How true, thought Paul; how thin and insubstantial was the life of a man, constantly flowing away to some unknown end, merging at last in the ocean of life and time. But there was hope in that verse as well—there is not a soul that roams this earth without a keeper, he repeated the phrase in his mind.

As Jabr spoke Paul shivered with an icy chill. Could this be the moment, he wondered? Then he saw how Jabr shuddered as well, pulling his robes tight about his thin frame and looking over his shoulder. His eyes opened wide at the sight of a strange, frosty mist hovering near the arch of the hidden vault. Paul saw it too, and he struggled up with a start, seeing a human form take shape in the haze!
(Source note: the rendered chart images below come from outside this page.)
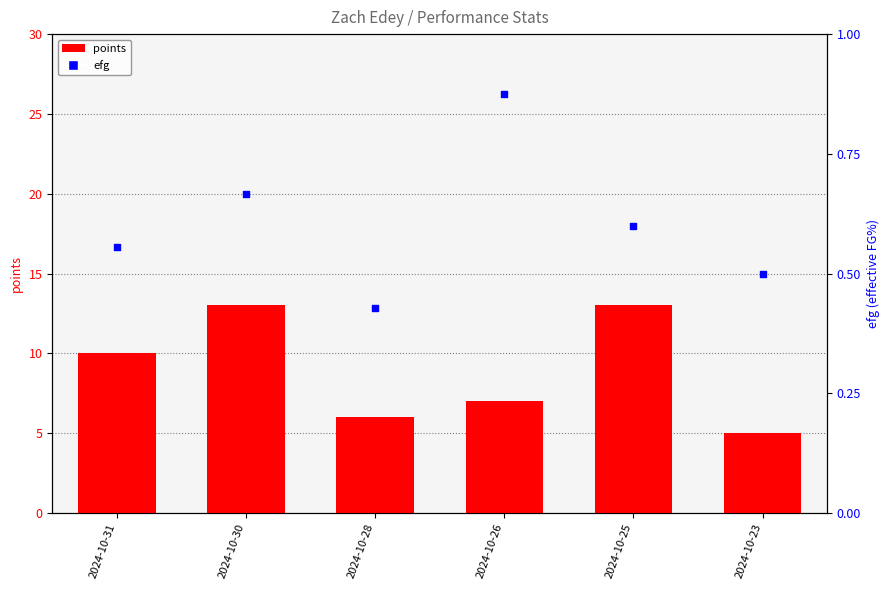

Which series reaches the minimum Y coordinate?

efg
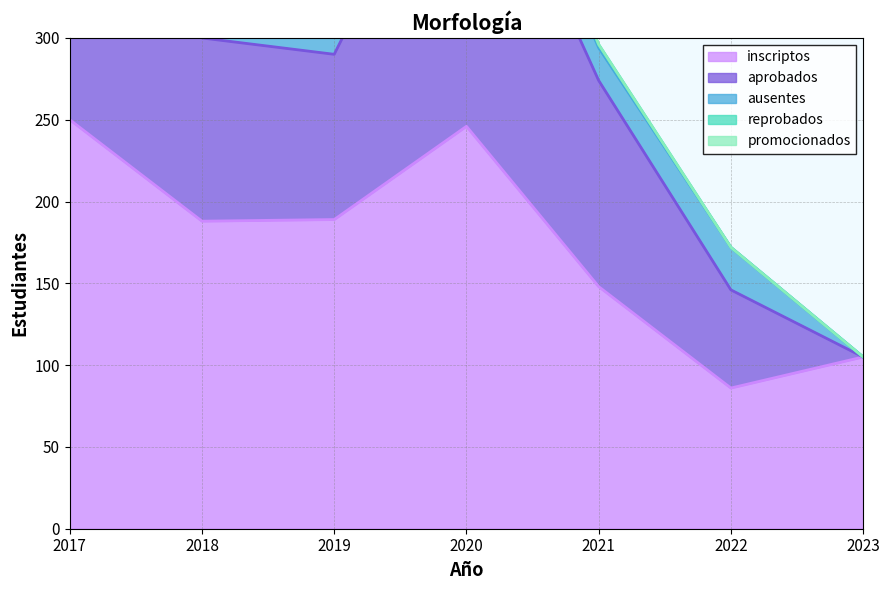

How many positive values does the reprobados series have?

5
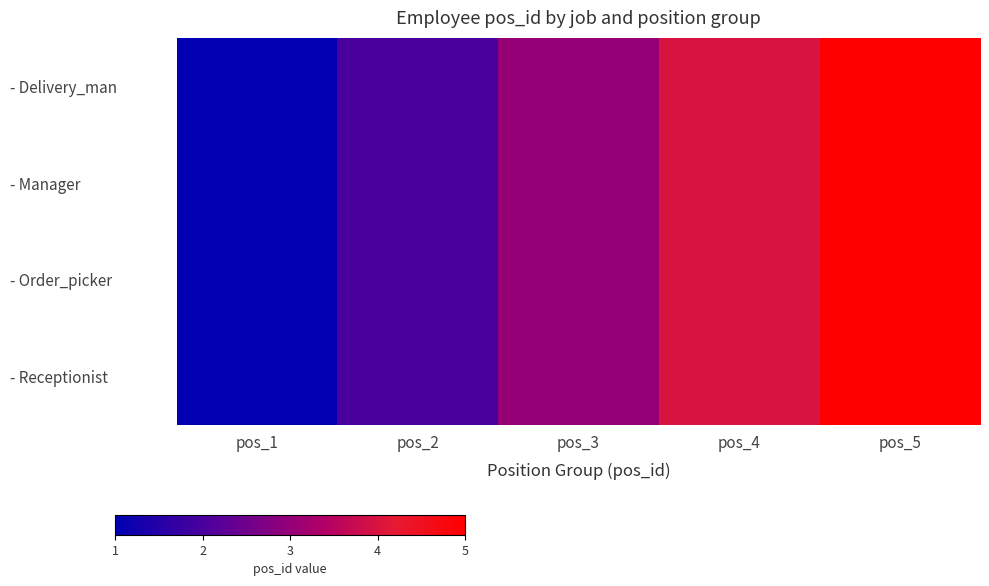

Reading right to left, extract all data points from this chart.

- Delivery_man: pos_5=5	pos_4=4	pos_3=3	pos_2=2	pos_1=1
- Manager: pos_5=5	pos_4=4	pos_3=3	pos_2=2	pos_1=1
- Order_picker: pos_5=5	pos_4=4	pos_3=3	pos_2=2	pos_1=1
- Receptionist: pos_5=5	pos_4=4	pos_3=3	pos_2=2	pos_1=1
It was a woman, veiled in white, with tawny hair. The light of her eyes shone upon him briefly, with strange recognition. He gaped at the spectacle, as if an angel had come upon him in his hour of greatest need, a visitor in the night, called to this place by Jabr’s faithful reading of the holy Koran.

The spirit quavered in a mist of a thousand colors, reaching an arm towards him as though she were come to lay claim to his soul. Poor Jabr quailed at the sight, bowing low. Then the icy fire of the mist and light failed, and the vision was gone, fading to blue vapors that fled into the shadows.